━━━━━ Given records ━━━━━
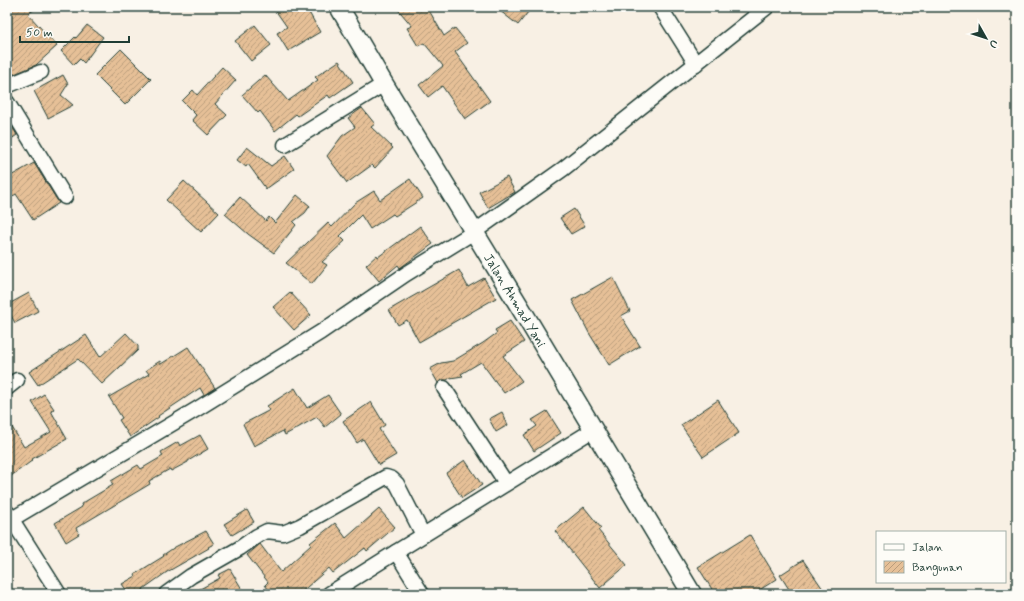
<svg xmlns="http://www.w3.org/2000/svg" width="1024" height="601" viewBox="0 0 1024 601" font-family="Mynerve,sans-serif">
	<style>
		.building { fill: url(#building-hatch); stroke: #1f3d34 }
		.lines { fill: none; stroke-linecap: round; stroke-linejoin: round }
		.minor-casing { stroke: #1f3d34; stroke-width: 17 }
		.tertiary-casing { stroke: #1f3d34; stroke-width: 21 }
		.minor { stroke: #fdfcf7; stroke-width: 14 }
		.tertiary { stroke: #fdfcf7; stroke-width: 18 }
		.labels { text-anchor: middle; stroke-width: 3; stroke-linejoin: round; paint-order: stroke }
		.street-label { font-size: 13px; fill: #1f3d34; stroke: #fdfcf7 }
	</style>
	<defs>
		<pattern id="building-hatch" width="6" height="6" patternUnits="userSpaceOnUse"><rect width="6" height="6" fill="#e6c097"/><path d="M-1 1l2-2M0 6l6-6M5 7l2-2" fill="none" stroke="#ba9d7c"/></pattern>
	</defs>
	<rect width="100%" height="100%" fill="#f8f0e4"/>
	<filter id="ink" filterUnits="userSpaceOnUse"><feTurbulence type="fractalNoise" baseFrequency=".025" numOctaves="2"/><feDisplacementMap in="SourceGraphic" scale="8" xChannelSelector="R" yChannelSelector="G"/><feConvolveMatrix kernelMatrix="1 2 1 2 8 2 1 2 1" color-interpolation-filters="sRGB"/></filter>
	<g filter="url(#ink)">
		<g class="building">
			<path d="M 7,7 L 38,7 L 28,14 L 57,46 L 36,65 L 12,75 L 7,68 Z"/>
			<path d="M 273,7 L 306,7 L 320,32 L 288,51 L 277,33 L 287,27 Z"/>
			<path d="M 396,7 L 427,7 L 444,36 L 455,28 L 467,43 L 455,52 L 490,101 L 465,119 L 442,86 L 428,97 L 419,85 L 443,66 L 424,43 L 418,46 L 407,28 L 412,26 Z"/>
			<path d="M 495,7 L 532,7 L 518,25 Z"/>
			<path d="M 87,25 L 103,37 L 84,63 L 80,59 L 74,65 L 61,51 L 75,37 L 76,38 Z"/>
			<path d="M 255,25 L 271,45 L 251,61 L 235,41 Z"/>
			<path d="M 121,49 L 151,79 L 125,105 L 95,75 Z"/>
			<path d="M 339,61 L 353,82 L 330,98 L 328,95 L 298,116 L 296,114 L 275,131 L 260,111 L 258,113 L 242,95 L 265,75 L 288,101 L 318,80 L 315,77 Z"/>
			<path d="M 222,67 L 236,80 L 215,104 L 227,115 L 208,135 L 192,120 L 196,115 L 182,101 L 193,90 L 197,95 Z"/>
			<path d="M 63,75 L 68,84 L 61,95 L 73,105 L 48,118 L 34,91 Z"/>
			<path d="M 362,108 L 375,124 L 371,127 L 393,148 L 375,168 L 372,165 L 347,183 L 327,156 L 342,136 L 355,127 L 348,118 Z"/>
			<path d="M 7,118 L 17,135 L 7,142 Z"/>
			<path d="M 247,147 L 271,166 L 285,156 L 294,169 L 266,189 L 248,164 L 246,167 L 237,160 Z"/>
			<path d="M 34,163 L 59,203 L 33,220 L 16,194 L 7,200 L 7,178 Z"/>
			<path d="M 507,177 L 515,192 L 488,208 L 479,192 Z"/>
			<path d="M 410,179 L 423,198 L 395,216 L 393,214 L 370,229 L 361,215 L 340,236 L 345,241 L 322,262 L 327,265 L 312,284 L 286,263 L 328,223 L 332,227 L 355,203 L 374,191 L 380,200 Z"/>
			<path d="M 184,181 L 219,213 L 201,232 L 166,200 Z"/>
			<path d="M 297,195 L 310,206 L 305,213 L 293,222 L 296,225 L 274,253 L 248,234 L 225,214 L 240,197 L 266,221 L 269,217 L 275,223 Z"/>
			<path d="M 574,209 L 585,226 L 571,234 L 560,218 Z"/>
			<path d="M 420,226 L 433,244 L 400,268 L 398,265 L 379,281 L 366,265 L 377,255 L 378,257 Z"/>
			<path d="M 459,270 L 468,287 L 484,278 L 496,298 L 419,342 L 407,320 L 398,325 L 389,310 Z"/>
			<path d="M 613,277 L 630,311 L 621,316 L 640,346 L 609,365 L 589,333 L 572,300 Z"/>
			<path d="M 290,292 L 311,315 L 294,330 L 273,307 Z"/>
			<path d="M 29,293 L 38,311 L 15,323 L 7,308 L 7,305 Z"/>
			<path d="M 510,321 L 524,342 L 503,356 L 522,381 L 504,393 L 481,362 L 461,374 L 463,376 L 450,378 L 447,380 L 443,380 L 438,383 L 430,369 L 441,363 L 453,361 L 483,343 L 497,333 L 495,330 Z"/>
			<path d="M 126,333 L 138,346 L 138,350 L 102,384 L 78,359 L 38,385 L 29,372 L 86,335 L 100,357 Z"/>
			<path d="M 188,347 L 215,388 L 204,395 L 200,388 L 158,416 L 159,417 L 130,437 L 119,420 L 122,418 L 109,397 L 149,374 L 146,370 L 160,361 L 161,364 Z"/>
			<path d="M 295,388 L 307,408 L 328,395 L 341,414 L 325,427 L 317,417 L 285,435 L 283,431 L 254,446 L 243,424 L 270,410 L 267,406 Z"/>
			<path d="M 44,394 L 54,409 L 51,411 L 67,439 L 32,459 L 33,460 L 7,479 L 7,419 L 24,447 L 51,432 L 32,402 Z"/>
			<path d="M 718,400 L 739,433 L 703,457 L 681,425 Z"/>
			<path d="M 371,402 L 385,425 L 379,429 L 396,455 L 379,465 L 363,439 L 357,443 L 343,421 Z"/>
			<path d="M 547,411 L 561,433 L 534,451 L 524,435 L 537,426 L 532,420 Z"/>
			<path d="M 502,412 L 508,425 L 496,432 L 489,419 Z"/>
			<path d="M 200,435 L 208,449 L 188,461 L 188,462 L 171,471 L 170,469 L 149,481 L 150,484 L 76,528 L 79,534 L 66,542 L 55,523 L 82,507 L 81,504 L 113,485 L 111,481 L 138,465 L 141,469 L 163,456 L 161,452 L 178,442 L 180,446 Z"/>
			<path d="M 465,460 L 482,485 L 462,498 L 446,473 Z"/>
			<path d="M 584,507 L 601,528 L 598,530 L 627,565 L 600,588 L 555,531 Z"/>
			<path d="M 379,509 L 395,527 L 367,551 L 365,548 L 333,573 L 329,568 L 299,594 L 272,594 L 265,585 L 268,582 L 247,555 L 260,544 L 281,572 L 311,545 L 310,543 L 335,523 L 346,538 Z"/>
			<path d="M 247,510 L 254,522 L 232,535 L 224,524 Z"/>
			<path d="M 206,531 L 214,544 L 208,547 L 209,548 L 167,572 L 143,589 L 146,594 L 129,594 L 122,584 L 136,576 L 135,574 L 164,556 L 163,555 L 175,547 Z"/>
			<path d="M 750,535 L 777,579 L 753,594 L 715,594 L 698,567 Z"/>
			<path d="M 803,560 L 823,589 L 815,594 L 792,594 L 780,575 Z"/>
			<path d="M 230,569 L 245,594 L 191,594 L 220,578 L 218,575 Z"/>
		</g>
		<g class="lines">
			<g class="minor-casing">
				<g id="minor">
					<path d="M 660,7 L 696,64"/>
					<path d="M 7,86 L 41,72"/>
					<path d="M 7,102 L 65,197"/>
					<path d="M 285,145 L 384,84"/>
					<path d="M 7,388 L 17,380"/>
					<path d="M 444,388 L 506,483"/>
					<path d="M 7,512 L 59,594"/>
					<path d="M 7,522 L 197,409 L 321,332 L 406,274 L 474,232 L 563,169 L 767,7"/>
					<path d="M 396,552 L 593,430"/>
					<path d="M 166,594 L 191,576 L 240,548 L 257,536 L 267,531 L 283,533 L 300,526 L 386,477 L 392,479 L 397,484 L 423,535"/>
					<path d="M 329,594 L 396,552 L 422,594"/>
				</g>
			</g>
			<g class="tertiary-casing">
				<g id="tertiary">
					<path id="s1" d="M 339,7 L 384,84 L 526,317 L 692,594"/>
				</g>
			</g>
			<use href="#minor" class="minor"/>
			<use href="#tertiary" class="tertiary"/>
		</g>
	</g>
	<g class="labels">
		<g class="street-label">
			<text dy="5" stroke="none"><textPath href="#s1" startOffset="342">Jalan Ahmad Yani</textPath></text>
		</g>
	</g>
	<rect width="1024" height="601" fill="none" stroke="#fdfcf7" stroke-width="24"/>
	<rect x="12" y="12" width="1000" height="577" fill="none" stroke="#1f3d34" stroke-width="1.5" filter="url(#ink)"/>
	<rect x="876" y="531" width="130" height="52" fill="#fdfcf7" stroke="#a4b0a9"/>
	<rect x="884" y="544" width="20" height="6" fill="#fdfcf7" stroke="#a4b0a9"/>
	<text x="912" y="551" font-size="12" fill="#1f3d34">Jalan</text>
	<rect x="884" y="561" width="20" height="12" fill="url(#building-hatch)" stroke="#a4b0a9"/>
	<text x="912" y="571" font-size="12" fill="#1f3d34">Bangunan</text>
	<g transform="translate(986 38) rotate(129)" stroke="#fdfcf7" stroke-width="3" paint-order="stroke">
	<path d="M0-3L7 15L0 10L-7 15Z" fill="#1f3d34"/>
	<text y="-6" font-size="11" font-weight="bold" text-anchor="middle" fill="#1f3d34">U</text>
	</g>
	<path d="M20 36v6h109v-6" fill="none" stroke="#1f3d34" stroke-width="2"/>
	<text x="26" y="36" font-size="12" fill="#1f3d34" stroke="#fdfcf7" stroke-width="3" paint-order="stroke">50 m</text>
</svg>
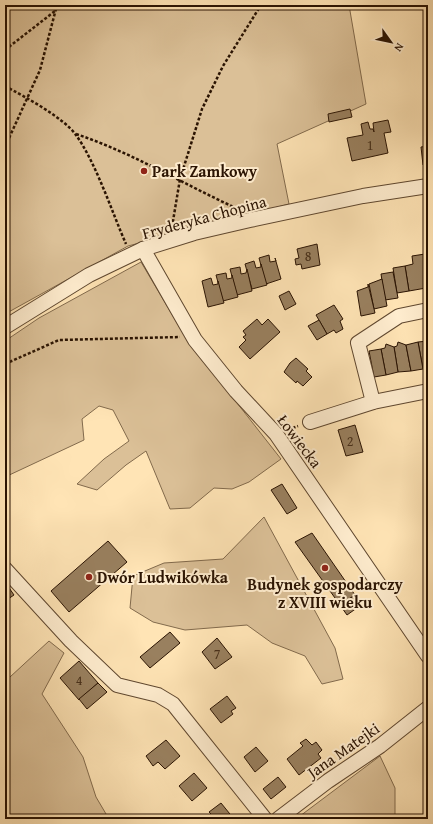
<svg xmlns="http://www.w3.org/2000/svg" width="433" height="824" font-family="'Gentium Book Plus',serif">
<rect width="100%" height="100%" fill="#ffe4b5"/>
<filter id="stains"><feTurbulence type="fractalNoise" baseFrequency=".005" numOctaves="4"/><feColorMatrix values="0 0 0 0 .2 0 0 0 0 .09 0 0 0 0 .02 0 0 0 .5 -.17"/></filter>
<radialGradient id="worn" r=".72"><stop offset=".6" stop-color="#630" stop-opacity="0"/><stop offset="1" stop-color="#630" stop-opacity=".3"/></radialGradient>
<g fill="#dbc097" stroke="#826a4c">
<path d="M5 5H349L366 104 277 144 289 204 128 246 5 314Z"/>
<path d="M141 262 186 338 281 459 249 482 232 489 214 488 190 508 170 509 146 451 126 465 97 490 77 484 104 459 129 441 113 410 99 406 82 419 84 440 5 477V341L39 318Z"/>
<path d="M264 517 335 648 343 679 322 684 305 656 272 643 247 625 185 630 153 622 130 608 133 576 164 563 223 559Z"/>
<path d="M49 641 64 653 42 694 83 757 96 797 109 819H5V679L10 677Z"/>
<path d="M380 756 395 788V819H296Z"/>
</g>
<g fill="#99805f" stroke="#2a1302">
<path d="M350 109 352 117 329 122 328 114Z"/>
<path d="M388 120 391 132 384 133 388 153 352 161 347 138 363 135 361 124 368 122 370 129H373L374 132 373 123Z"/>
<path d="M428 146V164L423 165 421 147Z"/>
<path d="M317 244 320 265 302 269 301 264 296 265 295 259 299 258 297 249Z"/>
<path d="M428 247V281H425L426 288 409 291 405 266 413 264 412 256 425 254 424 248Z"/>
<path d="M269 255 270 262 276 261 275 258 281 279 266 284 259 258Z"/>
<path d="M254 261 256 268 261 267V264L267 285 252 289 245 264Z"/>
<path d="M405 266 409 291 397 293 393 268Z"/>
<path d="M240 267 241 274 246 273 247 269 252 291 237 295 230 269Z"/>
<path d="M393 272 398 298 385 300 381 274Z"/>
<path d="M226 273 227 279 232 278V275L238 297 223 301 216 275Z"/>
<path d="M211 278 213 285 218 284V281L224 303 208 307 202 281Z"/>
<path d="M382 279 387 306 374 309 369 284Z"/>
<path d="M368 284 375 313 361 316 357 291 368 287Z"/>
<path d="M289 291 296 304 285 310 279 296Z"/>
<path d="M334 305 343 319 340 321 343 329 336 333 334 330 327 334 316 315Z"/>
<path d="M257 319 262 325 268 319 280 332 250 359 239 347 246 340 243 337 246 335 243 331Z"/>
<path d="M319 320 327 334 317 340 308 326Z"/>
<path d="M428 341V368L423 369 418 342Z"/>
<path d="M398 342 406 345 411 371 398 372 394 347 397 346Z"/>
<path d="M418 342 423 369 411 371 406 345Z"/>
<path d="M386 344 394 347 398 372 386 375 381 349 385 348Z"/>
<path d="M381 349 386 375 374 377 369 351Z"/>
<path d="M296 358 308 369 306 371 312 377 303 386 297 381 296 383 284 372 290 363Z"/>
<path d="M355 425 363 452 346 456 338 430Z"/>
<path d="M282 484 297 508 287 514 271 490Z"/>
<path d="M312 533 355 595 340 605 295 542Z"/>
<path d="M108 541 127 562 69 612 51 591Z"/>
<path d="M5 582 14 595 5 601Z"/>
<path d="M355 595 361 605 347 615 340 605Z"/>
<path d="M170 632 180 643 150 668 140 657Z"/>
<path d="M217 638 232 657 215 669 202 652Z"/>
<path d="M79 661 98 683 79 700 60 678Z"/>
<path d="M98 683 107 692 87 709 79 699Z"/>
<path d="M227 696 236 708 231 711 233 714 221 723 210 709Z"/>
<path d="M306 739 312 745 316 742 322 750 318 754 321 758 299 775 287 759 303 746 300 743Z"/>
<path d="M166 740 180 756 165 769 158 762 153 766 146 756Z"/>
<path d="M256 747 268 761 255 772 244 757Z"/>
<path d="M194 773 207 788 192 801 179 786Z"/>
<path d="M278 777 286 787 271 799 263 789Z"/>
<path d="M221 803 234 819H204L211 814 209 812Z"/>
</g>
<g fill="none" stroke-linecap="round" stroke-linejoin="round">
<g stroke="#5f472f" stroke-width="16">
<g id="minor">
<path d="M143 249 195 340 236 391 276 434 428 656"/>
<path d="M5 327 89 275 143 249 194 233 250 220 363 196 428 186"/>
<path d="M373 402 358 343 399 316 428 310"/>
<path d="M310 422 373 402 428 391"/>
<path d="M5 569 71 641 117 685 158 695 173 704 265 819"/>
<path d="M278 819 328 781 380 746 428 708"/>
</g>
</g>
<g stroke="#2a1302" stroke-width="2.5" stroke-dasharray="3 2" stroke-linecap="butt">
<path d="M5 50 55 11"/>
<path d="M5 86C25 97 63 117 76 135 96 163 112 212 126 244"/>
<path d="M76 134C133 153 183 184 238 209"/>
<path d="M5 147 40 70 57 5"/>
<path d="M172 227 180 179 202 109 223 66 261 5"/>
<path d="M5 364 59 340 180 337"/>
<path d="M288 430 298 426"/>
</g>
<use href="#minor" stroke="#ffedcf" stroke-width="14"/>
</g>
<g fill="#8f2418" stroke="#ffedcf" stroke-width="1.5">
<circle cx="144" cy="171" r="4"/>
<circle cx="325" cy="568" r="4"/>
<circle cx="89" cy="577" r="4"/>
</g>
<g text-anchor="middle" stroke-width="4" stroke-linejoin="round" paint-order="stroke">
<g font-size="14" fill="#462e19">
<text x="370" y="150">1</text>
<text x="308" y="261">8</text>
<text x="350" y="446">2</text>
<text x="217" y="659">7</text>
<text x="79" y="685">4</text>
</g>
<g font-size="16" font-weight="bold" fill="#2a1302" stroke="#ffedcf" text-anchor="start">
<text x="152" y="177">Park Zamkowy</text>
<text x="97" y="583">Dwór Ludwikówka</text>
<text x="325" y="590" text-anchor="middle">Budynek gospodarczy<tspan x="325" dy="18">z XVIII wieku</tspan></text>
</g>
<g font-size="16" fill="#2a1302" stroke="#ffedcf">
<text transform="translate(204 217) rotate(-15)" y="6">Fryderyka Chopina</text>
<text transform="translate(300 441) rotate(53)" y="6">Łowiecka</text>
<text transform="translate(343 750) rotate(-35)" y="6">Jana Matejki</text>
</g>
</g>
<rect width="433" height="824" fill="none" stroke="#ffe4b5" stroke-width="20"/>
<rect x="6" y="6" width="421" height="812" fill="none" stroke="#2a1302" stroke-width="2"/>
<rect x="10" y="10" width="413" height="804" fill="none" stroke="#2a1302"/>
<g transform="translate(391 42) rotate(123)" stroke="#ffedcf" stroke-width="3" paint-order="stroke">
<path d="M0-3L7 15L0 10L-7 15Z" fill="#2a1302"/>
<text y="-6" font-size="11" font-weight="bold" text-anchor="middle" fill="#2a1302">N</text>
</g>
<rect width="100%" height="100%" filter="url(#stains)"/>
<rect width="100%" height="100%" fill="url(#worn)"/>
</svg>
━━━━━
**Instructions for the task**.
What lines of the data contain the string "baseFrequency"? List them.

**Answer**.
	<filter id="ink" filterUnits="userSpaceOnUse"><feTurbulence type="fractalNoise" baseFrequency=".025" numOctaves="2"/><feDisplacementMap in="SourceGraphic" scale="8" xChannelSelector="R" yChannelSelector="G"/><feConvolveMatrix kernelMatrix="1 2 1 2 8 2 1 2 1" color-interpolation-filters="sRGB"/></filter>
<filter id="stains"><feTurbulence type="fractalNoise" baseFrequency=".005" numOctaves="4"/><feColorMatrix values="0 0 0 0 .2 0 0 0 0 .09 0 0 0 0 .02 0 0 0 .5 -.17"/></filter>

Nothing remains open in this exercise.